For Domestic Violence Awareness Month, Not Impossible Now draws attention to a project dedicated to improving apps for victims.

In the old days, domestic partner abusers would tear the phone from the wall to prevent their victim from calling for help. Later, telephones gave way to pagers, where the abuser would contact their victim hourly, forcing them to call back or face violent consequences. Nowadays, technology is more sophisticated as both abusers and victims have access to smartphones.

While many mobile apps are available to help victims of domestic violence, there are many tools for abusers to spy on their victims. While most creators of apps designed for abuse victims are careful not to give them obvious names that would send a red flag to abusers who check their victim’s emails, texts and browser histories, they also need to consider other factors in designing apps so that they work properly when they are needed.

With October designated National Domestic Violence Awareness Month, Not Impossible Now spoke with Cindy Southworth, founder of the Safety Net Technology Project at the National Network to End Domestic Violence (NNEDV), where she is vice president of development and innovation, about what they are doing to help domestic violence victims.

The project, which she founded 12 years ago to explore the relationship between technology and domestic violence, is now developing a website review center, which tests anti-domestic violence mobile apps and points out their strengths and weaknesses. Southworth says the idea is not to shame those developers with flaws in their apps, but to make them aware of the shortcomings so they can be most beneficial to their target audience. The review center also serves as a clearinghouse of information for secure apps that can serve as models for other app developers. (This interview has been edited and condensed.)

NIN: What can you tell me about your review of domestic violence mobile applications?

Cindy Southworth: We’re creating an application safety center where we provide information for practitioners and domestic violence survivors about the new emergence of smartphone apps that are being developed. Some of them are educational. Some of them are signs and tips of what to look for. Is a relationship controlling? 

What we’re trying to climb into is to look at these apps and think, “How is this app designed if the survivor wanted to use the app? What are some of the safety things to consider beyond the obvious, such as you have an app on your phone that your abuser is checking 24 hours a day?” 

Also, some of the apps collect personal information, which we have concerns about. We want to say, “If you’re using this app, be sure you’re aware of what you’re consenting to share, where it’s going and why you’d be giving it over.” There are great creative apps out there, but we want to help people navigate the landscape because there are so many of them.

Who are the people who use these apps?

Cindy: Survivors, practitioners (shelters, victims’ advocates, etc.) and bystanders (friends, family, interested community members).

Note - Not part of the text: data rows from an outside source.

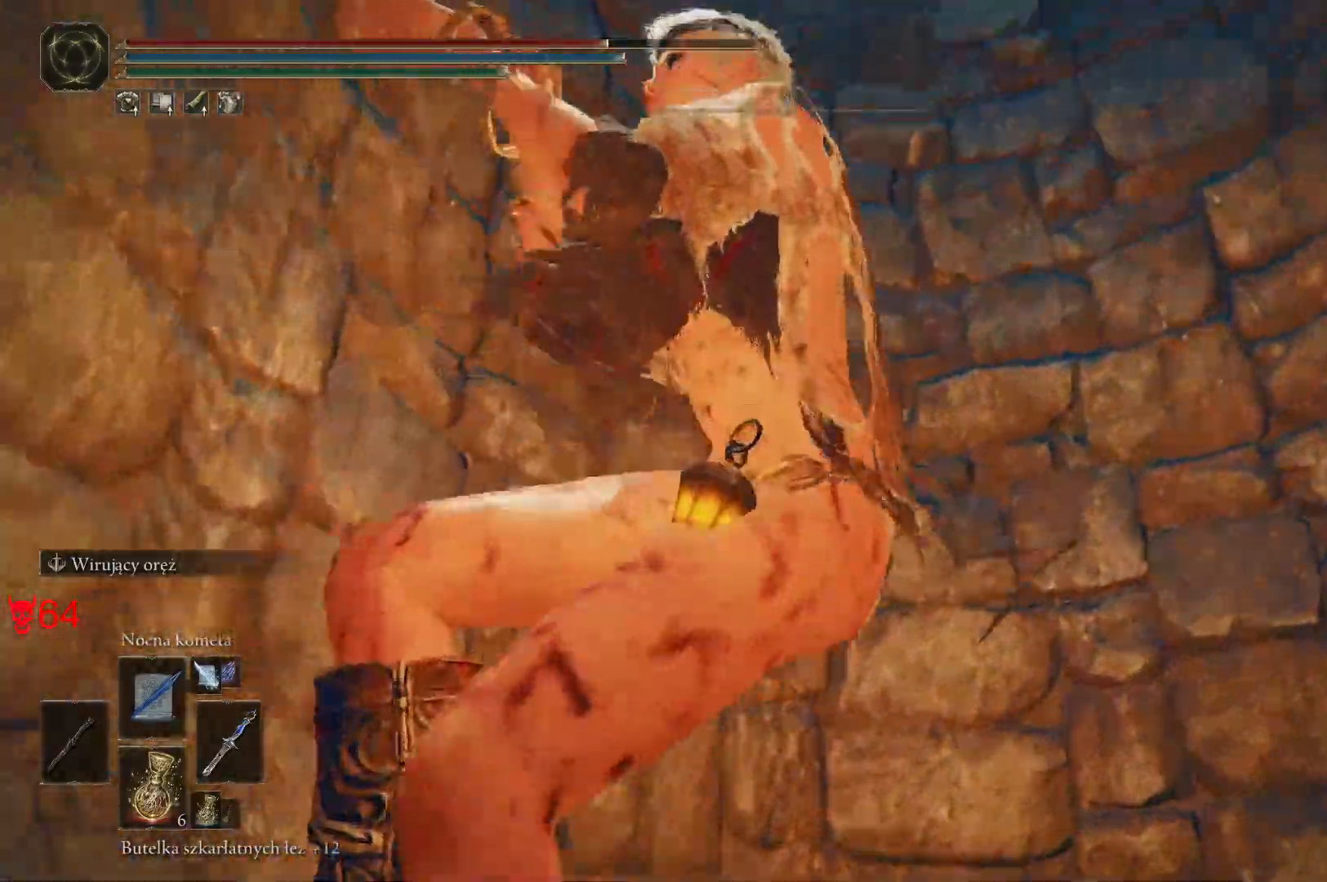
{"keys": ["space", "w"], "mouse": [], "events": []}
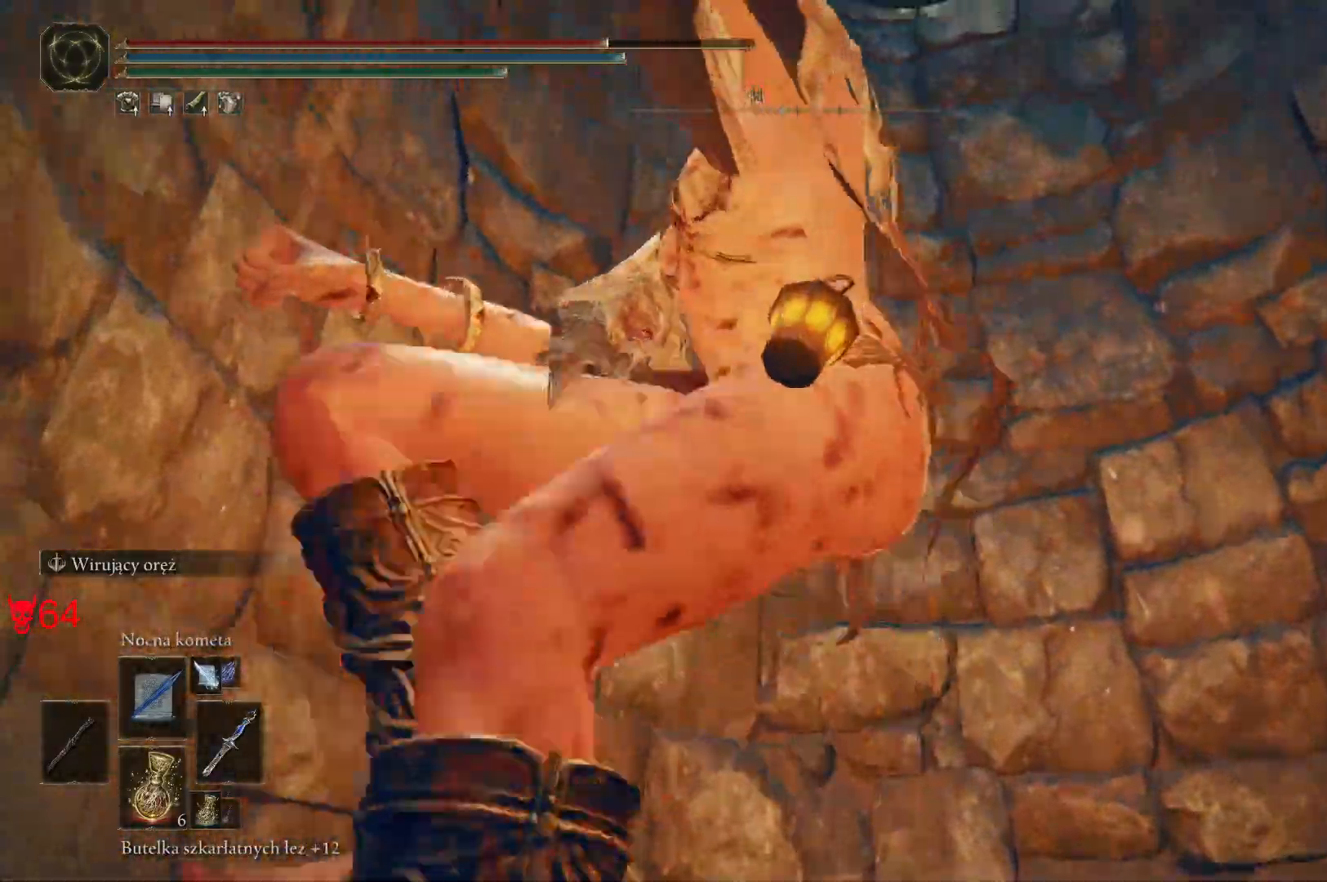
{"keys": ["space", "w"], "mouse": [], "events": []}
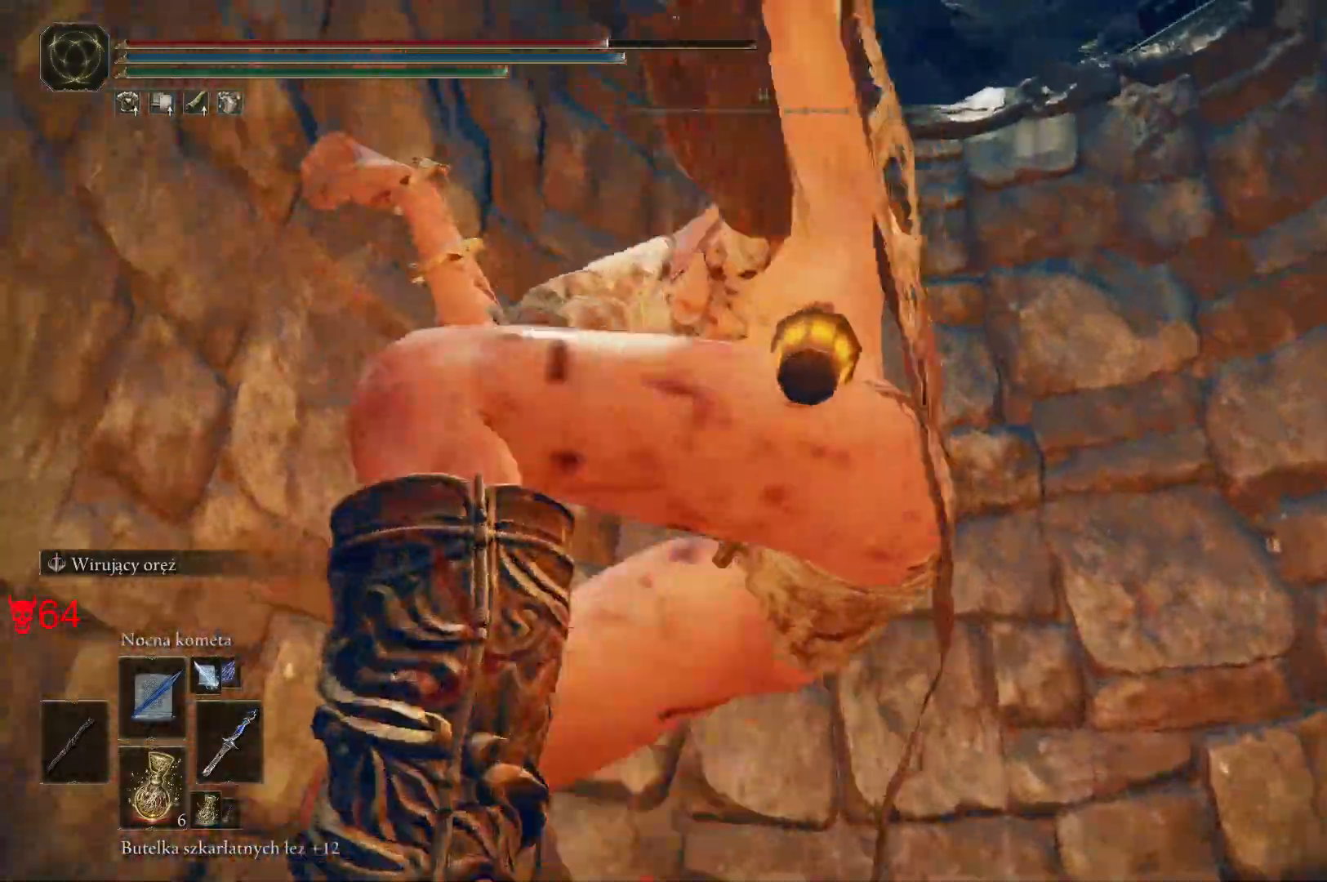
{"keys": ["space", "w"], "mouse": [], "events": []}
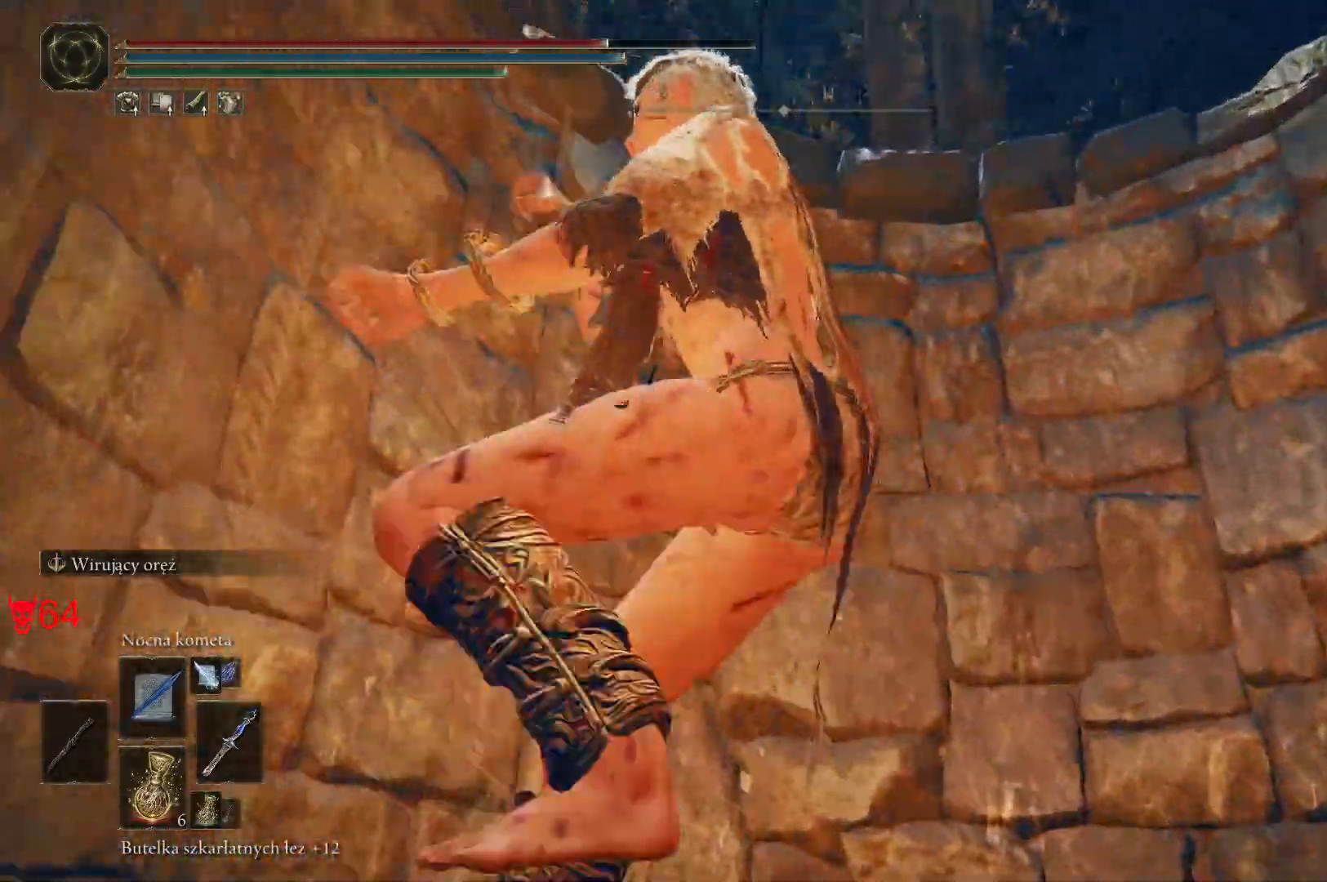
{"keys": ["space", "w"], "mouse": [], "events": []}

When did the review start?

Cindy: It sort of started organically because we’re the good housekeeping technology experts for the domestic violence and sexual assault prevention movement. Whenever there’s any new tech thing that comes out, we get an email asking us, “Hey, did you see this? What do you think?” and then we climb in and look at how the technology is structured. We also take a look at how it’s designed, [if there is] full and informed consent and is it making promises to the victim that can’t be backed up.

What is your organization doing to make apps safer?

Cindy: One thing we found early on is that apps that were supposed to be used on Android and iPhones, but when we tested them, they didn’t work on all platforms. So we tell people before you download an app be sure you test it before you rely on it. 

If you download an app that promises to contact your friends (in the event of a domestic violence emergency), make sure you’ve tested it multiple times, and especially after you do an operating system update. Every time there’s an OS update, things get glitchy. 

We got some funding from the Verizon Foundation to do research on about 50 apps and then created a handout that was sort of a “before you embark” app for practitioners. Sometimes we get calls from nonprofits that have gotten a grant from a community group to create an app, and they want to know what they should do. We’ll give them guidance and advice. We’re not experts on app development, but what we are experts in is survivor safety so we’ll give them things to think about when they’re in the technology space. 

We’re going to take that research we did and synthesize it down to short paragraph summary nuggets that someone can go in and read about other apps — their strengths and their limitations. From there, we hope two things will happen: 1) people will read about the strengths and challenges of other apps, so when they’re developing their own, they’ll take that into consideration, and 2) if we identify limitations, we’ll reach out to the developers first, point out significant issues and give them a chance to resolve the problems before they go up on our website.

Has the Ray Rice incident brought domestic violence into focus?

Cindy: Absolutely. It’s been all over social media and people are engaging on a more nuanced discussion of the issues than I’ve ever seen in all my years of this work. The downside, and what I’m heartbroken about, domestic violence is already a complicated issue, and I am appalled, aghast and really fed up with the focus on one particular victim, because she was caught on camera when she was being assaulted. People feel they can make comments on her choices and we don’t do that to other types of crime victims.

Where do you see in terms of technology in being a tool or aid in helping victims?

Cindy: Technology itself will not end domestic violence. However, technology can be used as a tool that aids communities to stand up and speak out via social media platforms. For example, there are grant programs that allow police departments to buy cameras to install and cover the front and back porches of a house of a victim who has a restraining order against an abuser. There are innovative ways that technology is being used to enhance what we can do on our own.